Records from a data collection
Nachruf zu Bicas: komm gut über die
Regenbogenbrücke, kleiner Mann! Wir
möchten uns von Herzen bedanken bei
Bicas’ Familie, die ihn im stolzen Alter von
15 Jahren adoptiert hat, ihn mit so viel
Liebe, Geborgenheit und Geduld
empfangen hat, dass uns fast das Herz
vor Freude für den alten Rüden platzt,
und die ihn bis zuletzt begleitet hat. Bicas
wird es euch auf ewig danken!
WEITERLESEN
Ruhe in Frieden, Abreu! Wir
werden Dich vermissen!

Exercise: Copy every line of text in the records word for word, keeping the line breaks.

Answer:
Nachruf zu Bicas: komm gut über die
Regenbogenbrücke, kleiner Mann! Wir
möchten uns von Herzen bedanken bei
Bicas’ Familie, die ihn im stolzen Alter von
15 Jahren adoptiert hat, ihn mit so viel
Liebe, Geborgenheit und Geduld
empfangen hat, dass uns fast das Herz
vor Freude für den alten Rüden platzt,
und die ihn bis zuletzt begleitet hat. Bicas
wird es euch auf ewig danken!
WEITERLESEN
Ruhe in Frieden, Abreu! Wir
werden Dich vermissen!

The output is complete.